吴济摇摇头:“这个属下不知道,应该还不知道吧,这阵子郡主挺忙的。”
他又把明锦与户部合议安置那些流民,以及准备开慈济堂的事与人说了。
“今日属下出门那会,郡主也正好出门,属下听说,她今日是受户部那位陈典吏邀请,去看那些流民的。
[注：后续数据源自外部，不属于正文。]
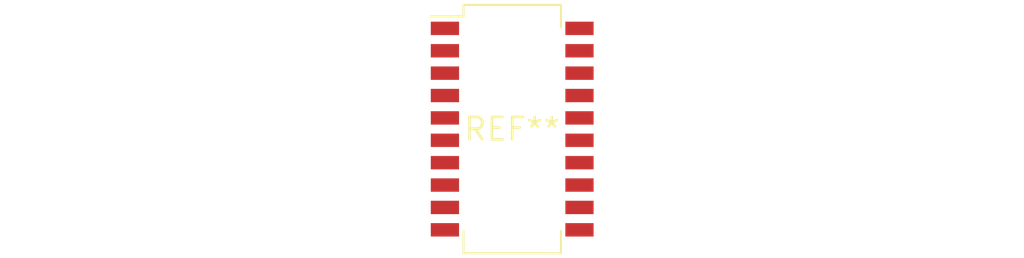
<source format=kicad_pcb>
(kicad_pcb (version 20240108) (generator pcbnew)

  (general
    (thickness 1.6)
  )

  (paper "A4")
  (layers
    (0 "F.Cu" signal)
    (31 "B.Cu" signal)
    (32 "B.Adhes" user "B.Adhesive")
    (33 "F.Adhes" user "F.Adhesive")
    (34 "B.Paste" user)
    (35 "F.Paste" user)
    (36 "B.SilkS" user "B.Silkscreen")
    (37 "F.SilkS" user "F.Silkscreen")
    (38 "B.Mask" user)
    (39 "F.Mask" user)
    (40 "Dwgs.User" user "User.Drawings")
    (41 "Cmts.User" user "User.Comments")
    (42 "Eco1.User" user "User.Eco1")
    (43 "Eco2.User" user "User.Eco2")
    (44 "Edge.Cuts" user)
    (45 "Margin" user)
    (46 "B.CrtYd" user "B.Courtyard")
    (47 "F.CrtYd" user "F.Courtyard")
    (48 "B.Fab" user)
    (49 "F.Fab" user)
    (50 "User.1" user)
    (51 "User.2" user)
    (52 "User.3" user)
    (53 "User.4" user)
    (54 "User.5" user)
    (55 "User.6" user)
    (56 "User.7" user)
    (57 "User.8" user)
    (58 "User.9" user)
  )

  (setup
    (pad_to_mask_clearance 0)
    (pcbplotparams
      (layerselection 0x00010fc_ffffffff)
      (plot_on_all_layers_selection 0x0000000_00000000)
      (disableapertmacros false)
      (usegerberextensions false)
      (usegerberattributes false)
      (usegerberadvancedattributes false)
      (creategerberjobfile false)
      (dashed_line_dash_ratio 12.000000)
      (dashed_line_gap_ratio 3.000000)
      (svgprecision 4)
      (plotframeref false)
      (viasonmask false)
      (mode 1)
      (useauxorigin false)
      (hpglpennumber 1)
      (hpglpenspeed 20)
      (hpglpendiameter 15.000000)
      (dxfpolygonmode false)
      (dxfimperialunits false)
      (dxfusepcbnewfont false)
      (psnegative false)
      (psa4output false)
      (plotreference false)
      (plotvalue false)
      (plotinvisibletext false)
      (sketchpadsonfab false)
      (subtractmaskfromsilk false)
      (outputformat 1)
      (mirror false)
      (drillshape 1)
      (scaleselection 1)
      (outputdirectory "")
    )
  )

  (net 0 "")

  (footprint "SW_DIP_SPSTx10_Slide_Copal_CHS-10B_W7.62mm_P1.27mm" (layer "F.Cu") (at 0 0))

)

</source>
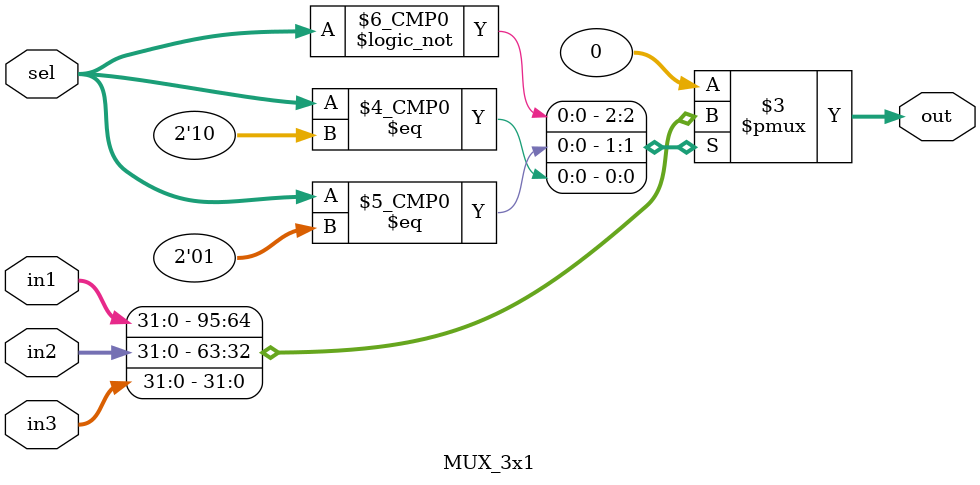
<source format=v>
module MUX_3x1 (
input [31:0] in1 , in2 , in3,
input [1:0] sel,
output reg [31:0] out
);

always @(*) begin
case (sel)
2'b00 : out = in1;
2'b01 : out = in2;
2'b10 : out = in3;
default : out = {(32){1'b0}};
endcase 
end

endmodule

</source>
”
吴济谈到明锦的时候,言语之间满是佩服和夸赞。
郡主虽然曾经身陷困境、历尽艰辛,但却始终能保持这样一颗赤子之心,不哀不怨,如今亦能竭尽全力,襄助那些身陷于苦难之中的人。
这样一位女子,说她一声奇女子也不为过。
只是越想到郡主的好,便越厌恶她家人行事之不堪。
放着这样一位珍宝不去疼爱,竟把鱼目混作珍宝,简直糊涂至极!
也不知是不是歹竹出好笋,郡主那双亲做事混账,一切以利益和自身为上,郡主却是个济世救难的活菩萨。
他又觉得明家人真是糊涂。
他们若是能好好对郡主,以郡主之心性和能力,日后安远侯府只怕还要更上一层楼,何至于如今,竟沦落到要以那婚事为自己谋前程的地步?
糊涂。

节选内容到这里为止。